AU ROI
Le soleil cognait si fort que même la mer semblait fatiguée. Les vagues se brisaient paresseusement sur le sable chaud, éclaboussant à peine les chevilles des enfants qui couraient en criant.
Au milieu de ce décor, Narky régnait.
Grand, la peau couleur caramel foncé, un sourire large qui montrait ses dents bien alignées, Narky avait ce genre de visage qu’on remarque tout de suite, même dans une foule. Ses cheveux, des boucles courtes toujours bien entretenues, luisaient presque au soleil. Il portait un short de bain blanc avec une bande dorée sur le côté, et ses lunettes de soleil semblaient sortir tout droit d’un clip de rap.
Son corps était celui d’un type qui ne rate jamais une séance d’abdos mais qui ne se prive jamais non plus d’un bon barbecue.

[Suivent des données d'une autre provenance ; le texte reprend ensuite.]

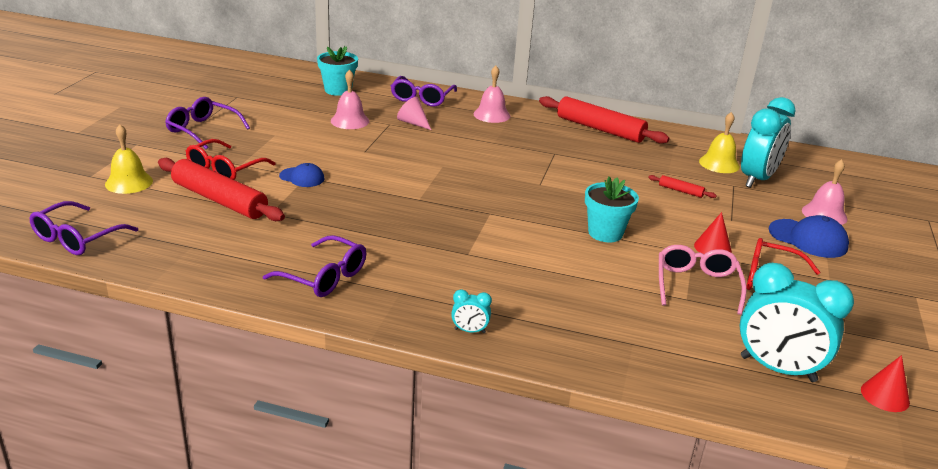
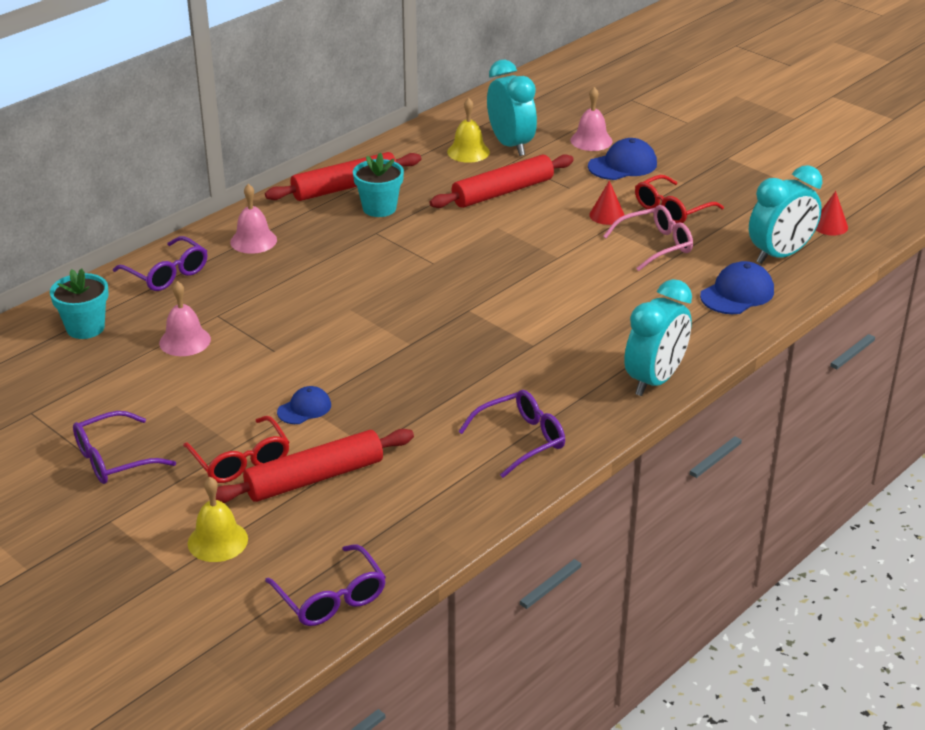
camera: 60 degrees left, 5 degrees up
pink cone [397,97,431,130] -> none
turquoise clock [451,289,492,333] -> turquoise clock [624,279,692,396], size x2.35
turquoise flower pot [585,176,639,242] -> turquoise flower pot moved to [353,153,404,217]
red rolling pin [648,175,717,198] -> red rolling pin [430,154,574,208], size x2.32
pink glasses [659,245,747,315] -> pink glasses turned 120 degrees clockwise [603,205,693,271]
none -> blue cap [700,261,774,314]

Il dégageait quelque chose de tranquille, de sûr de lui — pas le genre de mec qu’on voit triste.
— Narkyyyy ! cria Momo en courant vers lui, essoufflé.
— Frè m’, ou t’ap kouri tankou se polisye ki dèyè ou ! répondit Narky en éclatant de rire.
Momo tomba sur le sable, haletant.
— Tu te crois trop frais là, couché comme un roi.
— Mais je suis un roi, Momo. Regarde autour de toi !
Effectivement, autour de lui, trois filles en bikini jouaient avec les cheveux de Narky comme si elles étaient ses suivantes. L’une s’assit carrément sur son ventre.
— Tu es lourd, man, dit-elle en riant.
— C’est pas moi qui suis lourd, c’est mon compte bancaire, ma chèrie.
Tout le monde éclata de rire. Une autre fille leva son verre et cria :
— Au roi de la plage !
Narky fit semblant d’incliner une couronne imaginaire sur sa tête.
— Merci, merci. Le discours du roi sera plus tard, après le cinquième verre.
Le reste de la bande les rejoignit avec un gros sac de glace et des bouteilles.
— Mec, t’as encore payé la glacière pour tout le monde ? demanda Momo.
— Bah ouais, mec. Si je suis riche et que personne le sait, ça sert à quoi ?
Il vida son verre d’un trait et fit signe au vendeur ambulant d’apporter encore des brochettes. L’odeur de poisson frit et de bananes pesait dans l’air.
— Papa m’a toujours dit : Narky, si tu meurs demain, au moins que tu meures propre et bien habillé.
— Et tu écoutes encore ton père ? lança l’un de ses amis en riant.
— Je l’écoute pour les bonnes phrases, pas pour les sermons.
Il marqua une pause, ses yeux se voilèrent un instant. Il se souvenait de son père qui revenait du travail avec des sacs remplis de jouets, de chaussures, de montres…
Flashback
— Papa, pourquoi t’achètes tout ça ?
— Parce que je peux, fiston. Et parce que la vie est courte.
— Et si un jour on n’a plus d’argent ?
— Ce jour n’existe pas, mon garçon.
Narky cligna des yeux, secoua la tête, sourit à nouveau.
— L’argent, les gars, c’est comme la mer, ça revient toujours.
Il montra la vague qui venait de se casser sur le sable. Les filles applaudirent.
— Philosophe de la plage ! cria l’une d’elles.
Le reste de la journée se passa dans un tourbillon : musique à fond, bouteilles qui se vidaient, danse sur le sable brûlant, rires jusqu’à en avoir mal au ventre.
À un moment, un de ses potes cria :
— Eh Narky, tu comptes nous inviter sur un yacht aussi ?
— Bientôt, frérot ! Si je trouve un capitaine qui accepte de me laisser conduire, c’est mortel !
Ils rirent encore.
Quand la nuit tomba, ils firent un feu avec des morceaux de bois trouvés sur la plage. L’ambiance devint plus intime.
— Sérieux Narky, tu dors quand ? demanda Momo.
— Quand je serai mort, man. Là j’ai encore trop de filles à faire rire et trop de bouteilles à finir.
Tout le monde éclata de rire, une fille le poussa doucement dans le sable, ils roulèrent ensemble en riant.
Tard dans la nuit, quand la plage se vida, Narky rentra chez lui. La route était calme, les lampadaires projetaient une lumière jaune sur son chemin.
Il entra, balança ses sandales dans un coin et alluma la télé, mais baissa tout de suite le son.
Sur la table, il y avait une enveloppe blanche avec son nom en gros : NARKY LAMAR.
— Encore des factures ? murmura-t-il.
Il la prit, la retourna, la reposa.
— Demain…
Puis il se servit un dernier verre, s’effondra sur le canapé, et s’endormit avec la mer encore dans ses oreilles.